#### [Work instructions]
Locate every line in the records below that contains the word "middle", and copy each one.

+++ Material provided +++

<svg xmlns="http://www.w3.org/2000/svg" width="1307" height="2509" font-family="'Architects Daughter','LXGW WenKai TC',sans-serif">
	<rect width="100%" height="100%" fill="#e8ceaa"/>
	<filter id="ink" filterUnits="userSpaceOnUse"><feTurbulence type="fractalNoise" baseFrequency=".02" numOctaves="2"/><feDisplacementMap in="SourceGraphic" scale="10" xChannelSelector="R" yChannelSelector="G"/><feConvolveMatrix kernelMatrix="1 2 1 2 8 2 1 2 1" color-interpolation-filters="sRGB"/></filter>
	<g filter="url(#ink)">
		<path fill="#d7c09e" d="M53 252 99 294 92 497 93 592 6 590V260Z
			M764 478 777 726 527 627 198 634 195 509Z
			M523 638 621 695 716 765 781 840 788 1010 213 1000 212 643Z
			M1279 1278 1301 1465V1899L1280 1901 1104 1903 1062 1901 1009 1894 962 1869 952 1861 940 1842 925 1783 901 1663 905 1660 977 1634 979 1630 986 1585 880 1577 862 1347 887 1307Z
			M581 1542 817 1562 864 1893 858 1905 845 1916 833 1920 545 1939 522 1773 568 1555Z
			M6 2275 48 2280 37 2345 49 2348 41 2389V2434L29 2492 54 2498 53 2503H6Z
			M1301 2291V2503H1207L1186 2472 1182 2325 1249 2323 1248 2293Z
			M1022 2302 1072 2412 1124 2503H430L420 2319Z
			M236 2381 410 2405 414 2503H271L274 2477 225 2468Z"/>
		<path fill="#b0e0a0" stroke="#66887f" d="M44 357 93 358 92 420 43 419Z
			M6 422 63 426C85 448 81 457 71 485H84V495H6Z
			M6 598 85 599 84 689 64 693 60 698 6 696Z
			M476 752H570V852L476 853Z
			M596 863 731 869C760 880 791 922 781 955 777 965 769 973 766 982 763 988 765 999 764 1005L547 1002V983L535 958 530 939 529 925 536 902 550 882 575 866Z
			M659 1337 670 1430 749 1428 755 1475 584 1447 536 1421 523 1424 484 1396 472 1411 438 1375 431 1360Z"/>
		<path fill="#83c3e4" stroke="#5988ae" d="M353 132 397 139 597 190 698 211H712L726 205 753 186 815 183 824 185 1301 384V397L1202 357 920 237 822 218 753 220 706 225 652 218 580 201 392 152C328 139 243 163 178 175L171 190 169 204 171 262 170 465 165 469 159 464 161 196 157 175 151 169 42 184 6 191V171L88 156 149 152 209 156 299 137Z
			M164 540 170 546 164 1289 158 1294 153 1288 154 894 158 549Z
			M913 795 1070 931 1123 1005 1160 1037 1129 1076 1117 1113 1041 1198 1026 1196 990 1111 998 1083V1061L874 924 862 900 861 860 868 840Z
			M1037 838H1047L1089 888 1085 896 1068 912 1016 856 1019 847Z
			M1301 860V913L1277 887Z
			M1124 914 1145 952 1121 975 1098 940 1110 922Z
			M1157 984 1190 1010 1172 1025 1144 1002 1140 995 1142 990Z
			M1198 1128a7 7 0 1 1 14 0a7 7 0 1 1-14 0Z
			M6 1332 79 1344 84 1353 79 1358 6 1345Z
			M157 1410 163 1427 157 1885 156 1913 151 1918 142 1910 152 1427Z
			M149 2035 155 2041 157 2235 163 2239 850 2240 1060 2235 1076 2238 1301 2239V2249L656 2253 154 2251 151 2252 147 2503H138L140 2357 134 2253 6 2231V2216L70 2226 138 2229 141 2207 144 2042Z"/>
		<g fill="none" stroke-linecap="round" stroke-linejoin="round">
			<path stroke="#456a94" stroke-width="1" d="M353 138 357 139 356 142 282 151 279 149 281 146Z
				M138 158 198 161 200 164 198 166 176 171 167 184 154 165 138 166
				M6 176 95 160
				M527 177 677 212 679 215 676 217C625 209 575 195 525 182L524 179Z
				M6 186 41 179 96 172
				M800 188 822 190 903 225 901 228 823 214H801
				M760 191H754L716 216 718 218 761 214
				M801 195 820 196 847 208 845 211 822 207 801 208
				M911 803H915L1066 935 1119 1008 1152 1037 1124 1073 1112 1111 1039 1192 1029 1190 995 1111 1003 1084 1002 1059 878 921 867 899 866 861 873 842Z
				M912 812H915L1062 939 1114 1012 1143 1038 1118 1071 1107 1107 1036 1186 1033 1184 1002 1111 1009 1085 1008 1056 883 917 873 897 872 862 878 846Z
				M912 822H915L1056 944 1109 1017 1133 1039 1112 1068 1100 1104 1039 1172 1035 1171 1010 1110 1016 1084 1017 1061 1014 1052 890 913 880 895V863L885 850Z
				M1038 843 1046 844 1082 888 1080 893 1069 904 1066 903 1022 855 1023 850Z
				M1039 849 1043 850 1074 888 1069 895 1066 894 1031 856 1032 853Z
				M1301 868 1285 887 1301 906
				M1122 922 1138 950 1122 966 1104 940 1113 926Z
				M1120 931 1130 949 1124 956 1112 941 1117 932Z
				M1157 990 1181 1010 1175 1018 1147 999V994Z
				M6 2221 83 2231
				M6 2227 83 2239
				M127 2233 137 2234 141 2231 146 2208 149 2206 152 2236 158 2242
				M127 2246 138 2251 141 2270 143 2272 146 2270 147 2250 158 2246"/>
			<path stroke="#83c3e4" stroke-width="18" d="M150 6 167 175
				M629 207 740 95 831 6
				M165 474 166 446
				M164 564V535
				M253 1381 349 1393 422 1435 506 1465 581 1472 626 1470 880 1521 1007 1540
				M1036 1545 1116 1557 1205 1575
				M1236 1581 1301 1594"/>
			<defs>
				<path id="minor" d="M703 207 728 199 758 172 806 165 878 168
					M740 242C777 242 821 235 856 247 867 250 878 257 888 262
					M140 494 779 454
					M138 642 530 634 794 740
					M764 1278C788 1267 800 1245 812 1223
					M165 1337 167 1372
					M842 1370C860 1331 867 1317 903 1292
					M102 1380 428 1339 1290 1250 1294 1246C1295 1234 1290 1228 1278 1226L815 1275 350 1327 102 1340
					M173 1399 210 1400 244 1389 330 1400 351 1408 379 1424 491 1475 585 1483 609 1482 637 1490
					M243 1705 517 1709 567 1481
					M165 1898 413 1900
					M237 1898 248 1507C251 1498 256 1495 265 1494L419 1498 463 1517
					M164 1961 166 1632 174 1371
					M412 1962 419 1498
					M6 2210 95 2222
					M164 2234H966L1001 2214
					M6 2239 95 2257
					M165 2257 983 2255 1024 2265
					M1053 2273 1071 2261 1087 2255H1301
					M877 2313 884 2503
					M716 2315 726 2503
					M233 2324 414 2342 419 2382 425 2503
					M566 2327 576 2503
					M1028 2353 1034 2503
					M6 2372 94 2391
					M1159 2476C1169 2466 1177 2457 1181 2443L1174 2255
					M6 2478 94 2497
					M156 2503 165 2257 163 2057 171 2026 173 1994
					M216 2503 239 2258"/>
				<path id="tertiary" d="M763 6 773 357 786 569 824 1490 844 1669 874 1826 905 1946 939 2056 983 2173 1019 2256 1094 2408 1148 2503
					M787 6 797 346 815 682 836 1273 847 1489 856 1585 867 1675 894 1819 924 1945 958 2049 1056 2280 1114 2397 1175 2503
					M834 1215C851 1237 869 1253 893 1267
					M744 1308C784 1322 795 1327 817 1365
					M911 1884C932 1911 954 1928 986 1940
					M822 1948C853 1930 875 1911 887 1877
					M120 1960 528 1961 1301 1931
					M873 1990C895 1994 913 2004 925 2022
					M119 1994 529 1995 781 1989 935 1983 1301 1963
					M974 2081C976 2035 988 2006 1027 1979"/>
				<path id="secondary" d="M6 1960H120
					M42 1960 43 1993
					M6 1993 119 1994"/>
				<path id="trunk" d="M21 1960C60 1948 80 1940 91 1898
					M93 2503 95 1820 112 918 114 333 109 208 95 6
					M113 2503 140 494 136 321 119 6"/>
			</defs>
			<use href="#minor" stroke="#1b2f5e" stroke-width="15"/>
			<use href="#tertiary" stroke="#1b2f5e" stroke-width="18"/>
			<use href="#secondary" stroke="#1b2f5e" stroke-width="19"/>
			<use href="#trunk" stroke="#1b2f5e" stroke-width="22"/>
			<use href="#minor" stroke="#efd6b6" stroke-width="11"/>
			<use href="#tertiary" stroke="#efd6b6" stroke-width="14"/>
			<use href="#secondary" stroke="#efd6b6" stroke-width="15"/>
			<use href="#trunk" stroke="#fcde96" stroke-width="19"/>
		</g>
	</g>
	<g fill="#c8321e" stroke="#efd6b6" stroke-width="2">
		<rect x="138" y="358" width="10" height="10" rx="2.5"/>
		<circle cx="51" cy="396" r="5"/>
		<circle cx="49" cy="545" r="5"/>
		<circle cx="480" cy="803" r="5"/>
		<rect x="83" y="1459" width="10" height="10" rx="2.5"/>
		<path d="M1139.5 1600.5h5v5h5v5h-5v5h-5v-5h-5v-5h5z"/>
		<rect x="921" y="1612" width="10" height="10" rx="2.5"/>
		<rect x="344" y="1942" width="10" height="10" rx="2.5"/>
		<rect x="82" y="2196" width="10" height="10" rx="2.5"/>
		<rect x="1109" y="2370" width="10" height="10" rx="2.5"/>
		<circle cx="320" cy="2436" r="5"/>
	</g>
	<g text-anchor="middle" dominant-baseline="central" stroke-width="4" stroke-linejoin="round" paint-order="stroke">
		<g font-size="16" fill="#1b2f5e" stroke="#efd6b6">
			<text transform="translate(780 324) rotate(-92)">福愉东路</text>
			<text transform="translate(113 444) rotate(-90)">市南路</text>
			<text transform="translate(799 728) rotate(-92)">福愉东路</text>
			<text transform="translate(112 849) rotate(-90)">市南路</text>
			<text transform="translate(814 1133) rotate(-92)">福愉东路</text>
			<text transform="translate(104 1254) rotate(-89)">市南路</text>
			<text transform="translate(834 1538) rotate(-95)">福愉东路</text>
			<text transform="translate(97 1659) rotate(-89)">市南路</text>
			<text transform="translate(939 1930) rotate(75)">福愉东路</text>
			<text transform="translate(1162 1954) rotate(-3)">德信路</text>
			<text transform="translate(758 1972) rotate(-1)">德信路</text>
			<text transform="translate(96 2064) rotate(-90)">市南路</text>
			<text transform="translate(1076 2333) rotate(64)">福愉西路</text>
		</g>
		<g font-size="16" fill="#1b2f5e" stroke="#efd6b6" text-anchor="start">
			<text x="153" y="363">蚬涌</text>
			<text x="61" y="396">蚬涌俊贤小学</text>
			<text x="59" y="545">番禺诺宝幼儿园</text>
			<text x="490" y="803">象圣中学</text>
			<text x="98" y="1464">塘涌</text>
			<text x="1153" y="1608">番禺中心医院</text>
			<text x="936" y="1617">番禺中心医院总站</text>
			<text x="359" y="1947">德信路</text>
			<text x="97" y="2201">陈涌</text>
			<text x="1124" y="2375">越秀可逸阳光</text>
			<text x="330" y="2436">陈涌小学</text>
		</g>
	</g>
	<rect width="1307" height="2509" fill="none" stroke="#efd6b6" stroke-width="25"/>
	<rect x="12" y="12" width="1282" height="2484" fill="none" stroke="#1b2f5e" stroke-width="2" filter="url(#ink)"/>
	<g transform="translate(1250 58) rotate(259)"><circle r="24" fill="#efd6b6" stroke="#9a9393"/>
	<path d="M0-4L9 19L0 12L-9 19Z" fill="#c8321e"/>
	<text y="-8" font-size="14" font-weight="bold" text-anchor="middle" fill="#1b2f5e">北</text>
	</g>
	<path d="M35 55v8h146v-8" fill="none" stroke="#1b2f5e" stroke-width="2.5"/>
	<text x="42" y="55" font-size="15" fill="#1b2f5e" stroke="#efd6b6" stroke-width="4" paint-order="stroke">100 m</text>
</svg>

+++

#### [Solution for this task]
	<g text-anchor="middle" dominant-baseline="central" stroke-width="4" stroke-linejoin="round" paint-order="stroke">
	<text y="-8" font-size="14" font-weight="bold" text-anchor="middle" fill="#1b2f5e">北</text>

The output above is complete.